* **Material shown**:
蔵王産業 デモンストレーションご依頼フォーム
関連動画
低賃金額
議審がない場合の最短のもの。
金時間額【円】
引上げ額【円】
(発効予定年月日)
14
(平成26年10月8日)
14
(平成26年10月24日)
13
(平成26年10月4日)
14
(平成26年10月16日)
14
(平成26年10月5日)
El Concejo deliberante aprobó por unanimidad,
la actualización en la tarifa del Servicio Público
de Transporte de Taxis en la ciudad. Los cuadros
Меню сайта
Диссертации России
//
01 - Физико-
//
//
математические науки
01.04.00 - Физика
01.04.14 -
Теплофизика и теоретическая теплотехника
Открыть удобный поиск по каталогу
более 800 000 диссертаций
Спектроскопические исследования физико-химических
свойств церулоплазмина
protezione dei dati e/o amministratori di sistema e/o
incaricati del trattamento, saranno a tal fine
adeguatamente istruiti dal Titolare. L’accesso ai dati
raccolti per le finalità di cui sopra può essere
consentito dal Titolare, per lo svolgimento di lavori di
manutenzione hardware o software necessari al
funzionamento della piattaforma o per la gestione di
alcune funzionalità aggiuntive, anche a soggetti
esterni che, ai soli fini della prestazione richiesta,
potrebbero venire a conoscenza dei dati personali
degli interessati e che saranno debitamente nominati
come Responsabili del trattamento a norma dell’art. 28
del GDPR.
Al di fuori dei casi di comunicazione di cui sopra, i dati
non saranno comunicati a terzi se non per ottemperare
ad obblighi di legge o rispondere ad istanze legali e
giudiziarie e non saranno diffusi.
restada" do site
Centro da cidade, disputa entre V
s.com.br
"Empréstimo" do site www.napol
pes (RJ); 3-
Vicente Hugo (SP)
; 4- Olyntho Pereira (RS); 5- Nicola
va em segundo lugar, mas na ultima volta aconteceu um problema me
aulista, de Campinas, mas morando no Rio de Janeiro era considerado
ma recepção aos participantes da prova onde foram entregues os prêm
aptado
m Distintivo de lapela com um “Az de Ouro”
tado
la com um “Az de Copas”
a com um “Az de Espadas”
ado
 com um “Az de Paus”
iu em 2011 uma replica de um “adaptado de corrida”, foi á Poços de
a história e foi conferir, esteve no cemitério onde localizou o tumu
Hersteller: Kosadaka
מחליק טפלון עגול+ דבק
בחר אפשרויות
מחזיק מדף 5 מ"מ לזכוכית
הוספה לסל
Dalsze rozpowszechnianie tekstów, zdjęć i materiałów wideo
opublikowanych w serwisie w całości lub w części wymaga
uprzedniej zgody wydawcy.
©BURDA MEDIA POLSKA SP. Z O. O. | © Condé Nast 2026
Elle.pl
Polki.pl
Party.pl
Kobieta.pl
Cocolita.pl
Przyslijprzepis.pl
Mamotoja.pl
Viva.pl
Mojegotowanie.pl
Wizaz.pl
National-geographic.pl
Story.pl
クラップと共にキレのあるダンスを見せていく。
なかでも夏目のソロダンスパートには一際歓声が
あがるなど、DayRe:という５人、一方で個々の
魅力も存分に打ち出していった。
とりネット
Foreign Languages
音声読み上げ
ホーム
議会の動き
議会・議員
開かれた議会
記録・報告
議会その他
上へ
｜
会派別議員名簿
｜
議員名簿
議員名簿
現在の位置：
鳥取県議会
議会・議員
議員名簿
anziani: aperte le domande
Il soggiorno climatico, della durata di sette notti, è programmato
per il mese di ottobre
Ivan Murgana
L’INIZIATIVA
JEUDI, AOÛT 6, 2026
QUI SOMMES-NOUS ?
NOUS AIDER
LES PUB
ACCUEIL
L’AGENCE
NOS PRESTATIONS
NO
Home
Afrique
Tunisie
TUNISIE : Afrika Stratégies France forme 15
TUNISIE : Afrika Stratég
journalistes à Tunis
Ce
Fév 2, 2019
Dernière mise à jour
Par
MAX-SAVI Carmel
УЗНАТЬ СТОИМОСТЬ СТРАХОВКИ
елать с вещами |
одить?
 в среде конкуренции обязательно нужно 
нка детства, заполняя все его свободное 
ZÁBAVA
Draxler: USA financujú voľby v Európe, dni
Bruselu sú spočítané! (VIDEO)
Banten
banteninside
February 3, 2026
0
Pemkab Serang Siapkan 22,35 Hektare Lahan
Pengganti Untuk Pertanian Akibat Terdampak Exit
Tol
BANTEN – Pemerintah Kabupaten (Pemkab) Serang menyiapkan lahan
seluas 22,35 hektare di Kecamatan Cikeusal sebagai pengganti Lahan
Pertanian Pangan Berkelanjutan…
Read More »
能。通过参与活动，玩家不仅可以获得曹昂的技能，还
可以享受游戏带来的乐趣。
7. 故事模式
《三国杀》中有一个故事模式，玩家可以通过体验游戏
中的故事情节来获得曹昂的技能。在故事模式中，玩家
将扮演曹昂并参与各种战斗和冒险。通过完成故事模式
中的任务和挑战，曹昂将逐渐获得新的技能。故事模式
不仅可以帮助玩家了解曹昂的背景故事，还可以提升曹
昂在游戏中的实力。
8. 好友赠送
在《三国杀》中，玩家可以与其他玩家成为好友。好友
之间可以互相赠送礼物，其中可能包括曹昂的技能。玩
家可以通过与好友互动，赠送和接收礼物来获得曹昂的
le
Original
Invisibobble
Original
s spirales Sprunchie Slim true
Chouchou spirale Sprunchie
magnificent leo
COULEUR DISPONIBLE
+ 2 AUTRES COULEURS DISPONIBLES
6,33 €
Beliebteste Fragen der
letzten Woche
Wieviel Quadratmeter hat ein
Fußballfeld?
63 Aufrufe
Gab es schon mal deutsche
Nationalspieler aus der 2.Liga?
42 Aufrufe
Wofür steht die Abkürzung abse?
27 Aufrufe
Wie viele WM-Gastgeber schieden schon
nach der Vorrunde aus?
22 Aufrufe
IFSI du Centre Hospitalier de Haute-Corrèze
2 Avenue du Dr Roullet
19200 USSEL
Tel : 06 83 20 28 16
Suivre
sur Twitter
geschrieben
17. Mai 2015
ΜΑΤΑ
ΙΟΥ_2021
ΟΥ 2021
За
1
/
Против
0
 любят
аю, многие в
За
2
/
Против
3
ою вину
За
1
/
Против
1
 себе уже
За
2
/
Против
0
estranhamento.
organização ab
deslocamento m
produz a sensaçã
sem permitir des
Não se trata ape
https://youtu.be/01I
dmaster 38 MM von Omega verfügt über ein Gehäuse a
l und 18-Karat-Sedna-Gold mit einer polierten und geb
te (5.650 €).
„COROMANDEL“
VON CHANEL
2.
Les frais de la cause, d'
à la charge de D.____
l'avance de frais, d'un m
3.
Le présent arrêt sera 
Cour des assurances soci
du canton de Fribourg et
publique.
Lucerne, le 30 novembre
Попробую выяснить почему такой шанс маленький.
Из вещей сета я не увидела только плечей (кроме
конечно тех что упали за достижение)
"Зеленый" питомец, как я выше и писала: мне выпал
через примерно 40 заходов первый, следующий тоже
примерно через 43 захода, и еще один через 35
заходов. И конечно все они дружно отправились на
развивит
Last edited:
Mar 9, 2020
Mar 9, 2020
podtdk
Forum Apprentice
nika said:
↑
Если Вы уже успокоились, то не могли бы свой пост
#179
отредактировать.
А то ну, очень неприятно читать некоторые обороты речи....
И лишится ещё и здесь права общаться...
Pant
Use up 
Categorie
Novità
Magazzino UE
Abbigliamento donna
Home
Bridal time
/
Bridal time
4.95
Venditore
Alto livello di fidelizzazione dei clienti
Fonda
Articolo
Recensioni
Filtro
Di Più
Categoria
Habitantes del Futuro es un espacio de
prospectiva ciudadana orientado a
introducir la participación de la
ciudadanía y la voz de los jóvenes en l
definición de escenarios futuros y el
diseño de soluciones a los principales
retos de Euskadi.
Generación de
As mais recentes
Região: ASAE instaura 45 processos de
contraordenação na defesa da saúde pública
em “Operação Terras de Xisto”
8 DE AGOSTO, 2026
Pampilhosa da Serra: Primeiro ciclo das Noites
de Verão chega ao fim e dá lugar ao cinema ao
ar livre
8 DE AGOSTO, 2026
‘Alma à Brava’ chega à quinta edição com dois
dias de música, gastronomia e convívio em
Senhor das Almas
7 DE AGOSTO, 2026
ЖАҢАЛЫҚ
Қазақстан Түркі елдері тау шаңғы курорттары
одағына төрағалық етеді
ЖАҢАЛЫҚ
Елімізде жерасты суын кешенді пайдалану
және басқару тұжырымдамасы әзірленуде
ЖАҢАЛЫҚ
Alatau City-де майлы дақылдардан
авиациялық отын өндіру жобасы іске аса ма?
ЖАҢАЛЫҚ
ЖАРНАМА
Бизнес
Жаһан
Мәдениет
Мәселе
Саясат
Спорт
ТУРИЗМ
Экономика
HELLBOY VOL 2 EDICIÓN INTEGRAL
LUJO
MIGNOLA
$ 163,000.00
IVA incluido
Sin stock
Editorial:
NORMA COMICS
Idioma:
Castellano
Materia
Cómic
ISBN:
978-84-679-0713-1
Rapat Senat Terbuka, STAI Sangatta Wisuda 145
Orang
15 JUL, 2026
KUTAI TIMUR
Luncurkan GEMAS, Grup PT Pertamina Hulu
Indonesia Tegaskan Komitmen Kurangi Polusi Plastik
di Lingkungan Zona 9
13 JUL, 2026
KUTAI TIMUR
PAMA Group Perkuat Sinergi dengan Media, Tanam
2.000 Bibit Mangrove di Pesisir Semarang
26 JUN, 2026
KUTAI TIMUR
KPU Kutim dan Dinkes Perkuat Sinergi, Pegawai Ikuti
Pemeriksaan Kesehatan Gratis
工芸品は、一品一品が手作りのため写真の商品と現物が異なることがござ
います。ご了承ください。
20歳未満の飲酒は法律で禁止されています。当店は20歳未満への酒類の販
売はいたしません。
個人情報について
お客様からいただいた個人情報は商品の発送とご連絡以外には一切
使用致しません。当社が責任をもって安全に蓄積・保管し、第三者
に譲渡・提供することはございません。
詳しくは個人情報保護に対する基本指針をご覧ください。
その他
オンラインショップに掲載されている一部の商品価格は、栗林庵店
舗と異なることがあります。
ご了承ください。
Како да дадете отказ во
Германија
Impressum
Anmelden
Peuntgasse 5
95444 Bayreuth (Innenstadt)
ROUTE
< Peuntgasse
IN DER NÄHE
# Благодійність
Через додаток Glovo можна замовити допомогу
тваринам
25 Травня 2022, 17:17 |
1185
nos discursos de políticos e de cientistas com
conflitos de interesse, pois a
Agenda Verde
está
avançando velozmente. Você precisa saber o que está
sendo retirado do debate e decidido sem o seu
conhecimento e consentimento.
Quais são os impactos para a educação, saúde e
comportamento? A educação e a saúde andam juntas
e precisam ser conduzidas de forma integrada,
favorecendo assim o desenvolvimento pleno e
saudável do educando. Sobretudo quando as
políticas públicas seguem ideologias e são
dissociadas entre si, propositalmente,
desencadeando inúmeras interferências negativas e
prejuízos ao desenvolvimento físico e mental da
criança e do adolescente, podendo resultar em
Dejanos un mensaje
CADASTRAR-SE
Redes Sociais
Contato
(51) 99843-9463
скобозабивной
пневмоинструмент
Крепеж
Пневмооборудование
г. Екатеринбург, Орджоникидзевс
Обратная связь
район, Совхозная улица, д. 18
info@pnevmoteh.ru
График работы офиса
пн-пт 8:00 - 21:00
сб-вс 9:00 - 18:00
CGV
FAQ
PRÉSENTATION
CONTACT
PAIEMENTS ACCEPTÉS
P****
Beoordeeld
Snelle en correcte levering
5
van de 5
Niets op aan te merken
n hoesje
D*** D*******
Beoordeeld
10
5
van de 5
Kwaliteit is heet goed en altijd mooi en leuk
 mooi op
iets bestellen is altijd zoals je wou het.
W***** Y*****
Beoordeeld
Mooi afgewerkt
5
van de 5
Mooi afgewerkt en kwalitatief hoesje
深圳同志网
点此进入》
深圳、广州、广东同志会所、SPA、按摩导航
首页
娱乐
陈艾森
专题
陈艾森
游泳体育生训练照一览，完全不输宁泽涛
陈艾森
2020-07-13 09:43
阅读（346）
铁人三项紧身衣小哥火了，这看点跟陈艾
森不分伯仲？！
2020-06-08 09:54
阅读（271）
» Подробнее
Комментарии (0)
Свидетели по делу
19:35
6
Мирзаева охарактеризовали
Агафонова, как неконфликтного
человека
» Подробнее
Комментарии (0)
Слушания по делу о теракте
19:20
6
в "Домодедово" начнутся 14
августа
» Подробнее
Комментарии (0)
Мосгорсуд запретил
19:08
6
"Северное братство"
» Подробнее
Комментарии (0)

* **Activity**: Copy out the records word for word, starting at the very first line and stopping after the line that contains "Vicente Hugo (SP)".

* **Answer box**:
蔵王産業 デモンストレーションご依頼フォーム
関連動画
低賃金額
議審がない場合の最短のもの。
金時間額【円】
引上げ額【円】
(発効予定年月日)
14
(平成26年10月8日)
14
(平成26年10月24日)
13
(平成26年10月4日)
14
(平成26年10月16日)
14
(平成26年10月5日)
El Concejo deliberante aprobó por unanimidad,
la actualización en la tarifa del Servicio Público
de Transporte de Taxis en la ciudad. Los cuadros
Меню сайта
Диссертации России
//
01 - Физико-
//
//
математические науки
01.04.00 - Физика
01.04.14 -
Теплофизика и теоретическая теплотехника
Открыть удобный поиск по каталогу
более 800 000 диссертаций
Спектроскопические исследования физико-химических
свойств церулоплазмина
protezione dei dati e/o amministratori di sistema e/o
incaricati del trattamento, saranno a tal fine
adeguatamente istruiti dal Titolare. L’accesso ai dati
raccolti per le finalità di cui sopra può essere
consentito dal Titolare, per lo svolgimento di lavori di
manutenzione hardware o software necessari al
funzionamento della piattaforma o per la gestione di
alcune funzionalità aggiuntive, anche a soggetti
esterni che, ai soli fini della prestazione richiesta,
potrebbero venire a conoscenza dei dati personali
degli interessati e che saranno debitamente nominati
come Responsabili del trattamento a norma dell’art. 28
del GDPR.
Al di fuori dei casi di comunicazione di cui sopra, i dati
non saranno comunicati a terzi se non per ottemperare
ad obblighi di legge o rispondere ad istanze legali e
giudiziarie e non saranno diffusi.
restada" do site
Centro da cidade, disputa entre V
s.com.br
"Empréstimo" do site www.napol
pes (RJ); 3-
Vicente Hugo (SP)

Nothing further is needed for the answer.